WORK INSTRUCTION ▸ Reproduce the stretch of the forum thread on Britain's best birds from "I know this" through "in the books.", word for word.

SELECTED EXTRACT ▸
Britain's best birds.


Beast of Burden
This is a hardcore, minority thread I realise.

Luka, Jim! Join me!

I hate lists. So I made one. To start a debate, somewhat poetic after this prosaic list, I hope.

I reckon they are, from best down:

1. Osprey
2. Arctic Tern
3. Blackbird
4. Peregrine Falcon
5. Oystercatcher
6. Barn Owl
7. Lapwing
8. Swift
9. Magpie
10. Pheasant

Add your own! Challenge the list! Or agree! Or whatever!

I know this is the worst way to introduce the topic, but I've waited long enough.

By the way Jim, when are we coming around for dinner?


Well-known member
there's the best ones i've seen, then there's the ones that look the most glamourous in the books.

ENTRIES SHOWN ▸

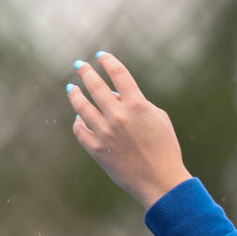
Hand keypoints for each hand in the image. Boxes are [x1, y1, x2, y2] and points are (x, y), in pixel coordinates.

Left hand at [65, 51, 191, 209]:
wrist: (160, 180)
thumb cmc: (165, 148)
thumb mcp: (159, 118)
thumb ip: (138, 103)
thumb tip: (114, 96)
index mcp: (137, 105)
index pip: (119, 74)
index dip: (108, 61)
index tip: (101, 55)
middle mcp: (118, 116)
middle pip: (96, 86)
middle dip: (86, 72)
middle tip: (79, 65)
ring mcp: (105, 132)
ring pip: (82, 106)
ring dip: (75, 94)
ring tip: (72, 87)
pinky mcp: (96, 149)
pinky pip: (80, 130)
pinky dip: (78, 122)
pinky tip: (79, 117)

---

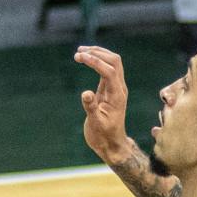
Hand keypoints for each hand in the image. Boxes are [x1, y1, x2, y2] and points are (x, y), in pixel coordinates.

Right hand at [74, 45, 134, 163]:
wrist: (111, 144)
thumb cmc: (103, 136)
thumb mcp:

...

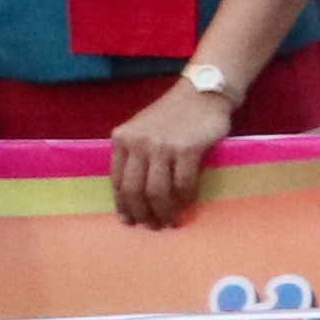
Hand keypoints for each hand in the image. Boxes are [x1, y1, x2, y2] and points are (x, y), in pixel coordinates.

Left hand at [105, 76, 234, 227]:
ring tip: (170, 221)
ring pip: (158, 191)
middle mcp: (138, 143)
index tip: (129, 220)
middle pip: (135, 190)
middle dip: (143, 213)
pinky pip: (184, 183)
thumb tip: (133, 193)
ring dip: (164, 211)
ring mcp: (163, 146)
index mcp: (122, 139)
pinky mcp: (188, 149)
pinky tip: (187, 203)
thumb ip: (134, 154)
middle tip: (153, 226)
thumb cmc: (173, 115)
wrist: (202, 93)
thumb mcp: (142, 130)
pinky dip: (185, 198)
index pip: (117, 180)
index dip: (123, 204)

OUTPUT BELOW ▸
I know this is the worst way to introduce the topic, but I've waited long enough.

By the way Jim, when are we coming around for dinner?


Well-known member
there's the best ones i've seen, then there's the ones that look the most glamourous in the books.